# Task item
I would like every line of the records below that contains the word "Nessa" copied.
━━━━━━━━━━━━━━━━━━━━
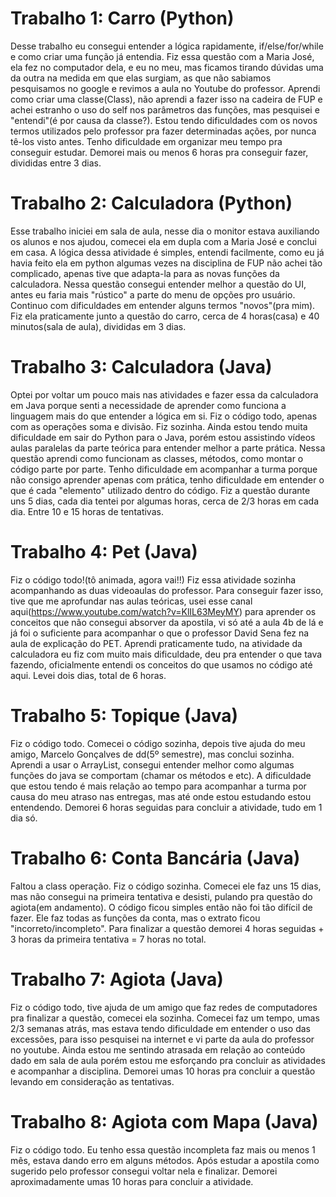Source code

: 
<h1>Trabalho 1: Carro (Python)</h1>

Desse trabalho eu consegui entender a lógica rapidamente, if/else/for/while e como criar uma função já entendia.
Fiz essa questão com a Maria José, ela fez no computador dela, e eu no meu, mas ficamos tirando dúvidas uma da outra na medida em que elas surgiam, as que não sabiamos pesquisamos no google e revimos a aula no Youtube do professor.
Aprendi como criar uma classe(Class), não aprendi a fazer isso na cadeira de FUP e achei estranho o uso do self nos parâmetros das funções, mas pesquisei e "entendi"(é por causa da classe?). 
Estou tendo dificuldades com os novos termos utilizados pelo professor pra fazer determinadas ações, por nunca tê-los visto antes. Tenho dificuldade em organizar meu tempo pra conseguir estudar.
Demorei mais ou menos 6 horas pra conseguir fazer, divididas entre 3 dias. 

<h1>Trabalho 2: Calculadora (Python)</h1>

Esse trabalho iniciei em sala de aula, nesse dia o monitor estava auxiliando os alunos e nos ajudou, comecei ela em dupla com a Maria José e conclui em casa. 
A lógica dessa atividade é simples, entendi facilmente, como eu já havia feito ela em python algumas vezes na disciplina de FUP não achei tão complicado, apenas tive que adapta-la para as novas funções da calculadora. 
Nessa questão consegui entender melhor a questão do UI, antes eu faria mais "rústico" a parte do menu de opções pro usuário.
Continuo com dificuldades em entender alguns termos "novos"(pra mim). 
Fiz ela praticamente junto a questão do carro, cerca de 4 horas(casa) e 40 minutos(sala de aula), divididas em 3 dias.

<h1>Trabalho 3: Calculadora (Java)</h1>

Optei por voltar um pouco mais nas atividades e fazer essa da calculadora em Java porque senti a necessidade de aprender como funciona a linguagem mais do que entender a lógica em si. Fiz o código todo, apenas com as operações soma e divisão. Fiz sozinha. Ainda estou tendo muita dificuldade em sair do Python para o Java, porém estou assistindo vídeos aulas paralelas da parte teórica para entender melhor a parte prática. Nessa questão aprendi como funcionam as classes, métodos, como montar o código parte por parte. Tenho dificuldade em acompanhar a turma porque não consigo aprender apenas com prática, tenho dificuldade em entender o que é cada "elemento" utilizado dentro do código. Fiz a questão durante uns 5 dias, cada dia tentei por algumas horas, cerca de 2/3 horas em cada dia. Entre 10 e 15 horas de tentativas. 

<h1>Trabalho 4: Pet (Java)</h1>

Fiz o código todo!(tô animada, agora vai!!) Fiz essa atividade sozinha acompanhando as duas videoaulas do professor. Para conseguir fazer isso, tive que me aprofundar nas aulas teóricas, usei esse canal aqui(https://www.youtube.com/watch?v=KlIL63MeyMY) para aprender os conceitos que não consegui absorver da apostila, vi só até a aula 4b de lá e já foi o suficiente para acompanhar o que o professor David Sena fez na aula de explicação do PET. Aprendi praticamente tudo, na atividade da calculadora eu fiz com muito mais dificuldade, deu pra entender o que tava fazendo, oficialmente entendi os conceitos do que usamos no código até aqui. Levei dois dias, total de 6 horas. 

<h1>Trabalho 5: Topique (Java)</h1>

Fiz o código todo. Comecei o código sozinha, depois tive ajuda do meu amigo, Marcelo Gonçalves de dd(5º semestre), mas conclui sozinha. Aprendi a usar o ArrayList, consegui entender melhor como algumas funções do java se comportam (chamar os métodos e etc). A dificuldade que estou tendo é mais relação ao tempo para acompanhar a turma por causa do meu atraso nas entregas, mas até onde estou estudando estou entendendo. Demorei 6 horas seguidas para concluir a atividade, tudo em 1 dia só.

<h1>Trabalho 6: Conta Bancária (Java)</h1>

Faltou a class operação. Fiz o código sozinha. Comecei ele faz uns 15 dias, mas não consegui na primeira tentativa e desisti, pulando pra questão do agiota(em andamento). O código ficou simples então não foi tão difícil de fazer. Ele faz todas as funções da conta, mas o extrato ficou "incorreto/incompleto". Para finalizar a questão demorei 4 horas seguidas + 3 horas da primeira tentativa = 7 horas no total.

<h1>Trabalho 7: Agiota (Java)</h1>

Fiz o código todo, tive ajuda de um amigo que faz redes de computadores pra finalizar a questão, comecei ela sozinha. Comecei faz um tempo, umas 2/3 semanas atrás, mas estava tendo dificuldade em entender o uso das excessões, para isso pesquisei na internet e vi parte da aula do professor no youtube. Ainda estou me sentindo atrasada em relação ao conteúdo dado em sala de aula porém estou me esforçando pra concluir as atividades e acompanhar a disciplina. Demorei umas 10 horas pra concluir a questão levando em consideração as tentativas.

<h1>Trabalho 8: Agiota com Mapa (Java)</h1>

Fiz o código todo. Eu tenho essa questão incompleta faz mais ou menos 1 mês, estava dando erro em alguns métodos. Após estudar a apostila como sugerido pelo professor consegui voltar nela e finalizar. Demorei aproximadamente umas 10 horas para concluir a atividade.
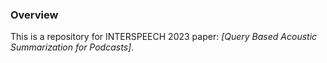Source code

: ### Overview
This is a repository for INTERSPEECH 2023 paper: *[Query Based Acoustic Summarization for Podcasts]*.
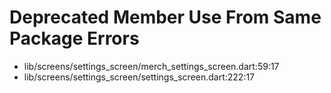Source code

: # Deprecated Member Use From Same Package Errors

*   lib/screens/settings_screen/merch_settings_screen.dart:59:17
*   lib/screens/settings_screen/settings_screen.dart:222:17

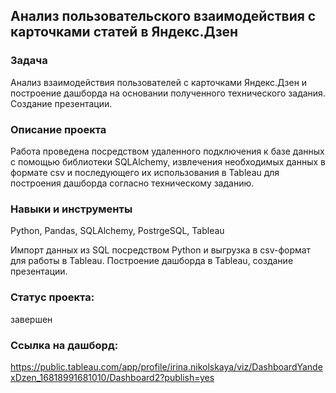 ## Анализ пользовательского взаимодействия с карточками статей в Яндекс.Дзен

### Задача

Анализ взаимодействия пользователей с карточками Яндекс.Дзен и построение дашборда на основании полученного технического задания. Создание презентации.

### Описание проекта

Работа проведена посредством удаленного подключения к базе данных с помощью библиотеки SQLAlchemy, извлечения необходимых данных в формате csv и последующего их использования в Tableau для построения дашборда согласно техническому заданию.

### Навыки и инструменты

Python, Pandas, SQLAlchemy, PostrgeSQL, Tableau

Импорт данных из SQL посредством Python и выгрузка в csv-формат для работы в Tableau. Построение дашборда в Tableau, создание презентации.

### Статус проекта:
завершен

### Ссылка на дашборд:
https://public.tableau.com/app/profile/irina.nikolskaya/viz/DashboardYandexDzen_16818991681010/Dashboard2?publish=yes


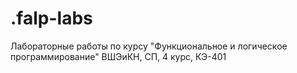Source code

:# .falp-labs
Лабораторные работы по курсу "Функциональное и логическое программирование"
ВШЭиКН, СП, 4 курс, КЭ-401
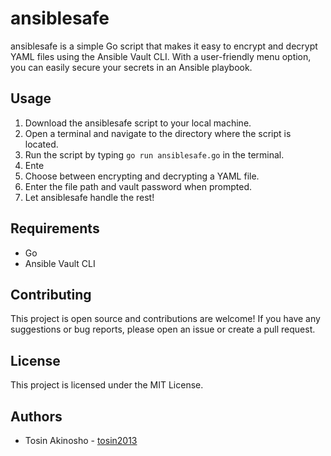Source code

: # ansiblesafe
ansiblesafe is a simple Go script that makes it easy to encrypt and decrypt YAML files using the Ansible Vault CLI. With a user-friendly menu option, you can easily secure your secrets in an Ansible playbook.

## Usage
1. Download the ansiblesafe script to your local machine.
2. Open a terminal and navigate to the directory where the script is located.
3. Run the script by typing `go run ansiblesafe.go` in the terminal.
4. Ente
5. Choose between encrypting and decrypting a YAML file.
6. Enter the file path and vault password when prompted.
7. Let ansiblesafe handle the rest!

## Requirements
* Go
* Ansible Vault CLI

## Contributing
This project is open source and contributions are welcome! If you have any suggestions or bug reports, please open an issue or create a pull request.

## License
This project is licensed under the MIT License.


## Authors
* Tosin Akinosho - [tosin2013](https://github.com/tosin2013)


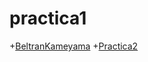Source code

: # practica1
+[BeltranKameyama](BeltranKameyamaOsvaldoYwo_Practica1.pdf)
+[Practica2](Practica2_Beltran_Kameyama_Osvaldo.pdf)
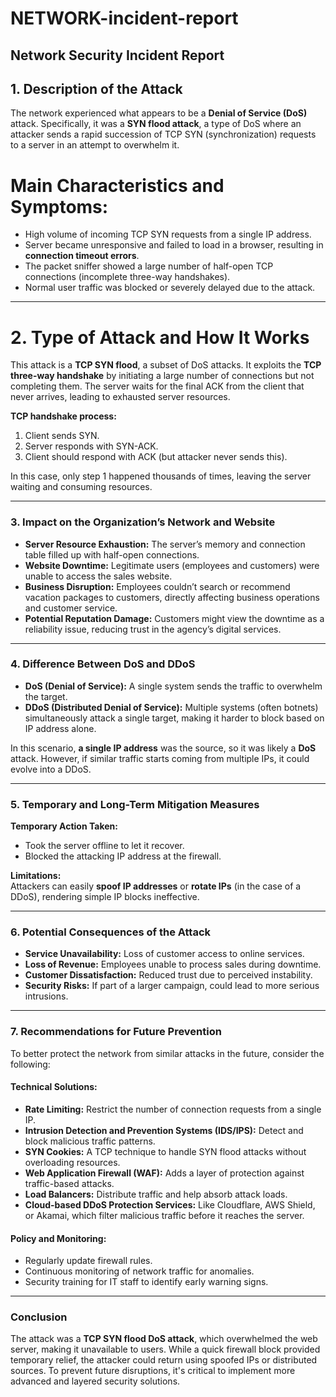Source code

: # NETWORK-incident-report


## Network Security Incident Report

## 1. Description of the Attack

The network experienced what appears to be a **Denial of Service (DoS)** attack. Specifically, it was a **SYN flood attack**, a type of DoS where an attacker sends a rapid succession of TCP SYN (synchronization) requests to a server in an attempt to overwhelm it.

#  Main Characteristics and Symptoms:
- High volume of incoming TCP SYN requests from a single IP address.
- Server became unresponsive and failed to load in a browser, resulting in **connection timeout errors**.
- The packet sniffer showed a large number of half-open TCP connections (incomplete three-way handshakes).
- Normal user traffic was blocked or severely delayed due to the attack.

---

# 2. Type of Attack and How It Works

This attack is a **TCP SYN flood**, a subset of DoS attacks. It exploits the **TCP three-way handshake** by initiating a large number of connections but not completing them. The server waits for the final ACK from the client that never arrives, leading to exhausted server resources.

**TCP handshake process:**
1. Client sends SYN.
2. Server responds with SYN-ACK.
3. Client should respond with ACK (but attacker never sends this).

In this case, only step 1 happened thousands of times, leaving the server waiting and consuming resources.

---

### **3. Impact on the Organization’s Network and Website**

- **Server Resource Exhaustion:** The server’s memory and connection table filled up with half-open connections.
- **Website Downtime:** Legitimate users (employees and customers) were unable to access the sales website.
- **Business Disruption:** Employees couldn’t search or recommend vacation packages to customers, directly affecting business operations and customer service.
- **Potential Reputation Damage:** Customers might view the downtime as a reliability issue, reducing trust in the agency’s digital services.

---

### **4. Difference Between DoS and DDoS**

- **DoS (Denial of Service):** A single system sends the traffic to overwhelm the target.
- **DDoS (Distributed Denial of Service):** Multiple systems (often botnets) simultaneously attack a single target, making it harder to block based on IP address alone.

In this scenario, **a single IP address** was the source, so it was likely a **DoS** attack. However, if similar traffic starts coming from multiple IPs, it could evolve into a DDoS.

---

### **5. Temporary and Long-Term Mitigation Measures**

**Temporary Action Taken:**
- Took the server offline to let it recover.
- Blocked the attacking IP address at the firewall.

**Limitations:**  
Attackers can easily **spoof IP addresses** or **rotate IPs** (in the case of a DDoS), rendering simple IP blocks ineffective.

---

### **6. Potential Consequences of the Attack**

- **Service Unavailability:** Loss of customer access to online services.
- **Loss of Revenue:** Employees unable to process sales during downtime.
- **Customer Dissatisfaction:** Reduced trust due to perceived instability.
- **Security Risks:** If part of a larger campaign, could lead to more serious intrusions.

---

### **7. Recommendations for Future Prevention**

To better protect the network from similar attacks in the future, consider the following:

#### **Technical Solutions:**
- **Rate Limiting:** Restrict the number of connection requests from a single IP.
- **Intrusion Detection and Prevention Systems (IDS/IPS):** Detect and block malicious traffic patterns.
- **SYN Cookies:** A TCP technique to handle SYN flood attacks without overloading resources.
- **Web Application Firewall (WAF):** Adds a layer of protection against traffic-based attacks.
- **Load Balancers:** Distribute traffic and help absorb attack loads.
- **Cloud-based DDoS Protection Services:** Like Cloudflare, AWS Shield, or Akamai, which filter malicious traffic before it reaches the server.

#### **Policy and Monitoring:**
- Regularly update firewall rules.
- Continuous monitoring of network traffic for anomalies.
- Security training for IT staff to identify early warning signs.

---

### **Conclusion**

The attack was a **TCP SYN flood DoS attack**, which overwhelmed the web server, making it unavailable to users. While a quick firewall block provided temporary relief, the attacker could return using spoofed IPs or distributed sources. To prevent future disruptions, it's critical to implement more advanced and layered security solutions.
━━━━━━━━━━━━━━━━━━━━
# Solution for this problem
Nessa questão consegui entender melhor a questão do UI, antes eu faria mais "rústico" a parte do menu de opções pro usuário.
Optei por voltar um pouco mais nas atividades e fazer essa da calculadora em Java porque senti a necessidade de aprender como funciona a linguagem mais do que entender a lógica em si. Fiz o código todo, apenas com as operações soma e divisão. Fiz sozinha. Ainda estou tendo muita dificuldade em sair do Python para o Java, porém estou assistindo vídeos aulas paralelas da parte teórica para entender melhor a parte prática. Nessa questão aprendi como funcionam as classes, métodos, como montar o código parte por parte. Tenho dificuldade em acompanhar a turma porque não consigo aprender apenas com prática, tenho dificuldade em entender o que é cada "elemento" utilizado dentro do código. Fiz a questão durante uns 5 dias, cada dia tentei por algumas horas, cerca de 2/3 horas em cada dia. Entre 10 e 15 horas de tentativas. 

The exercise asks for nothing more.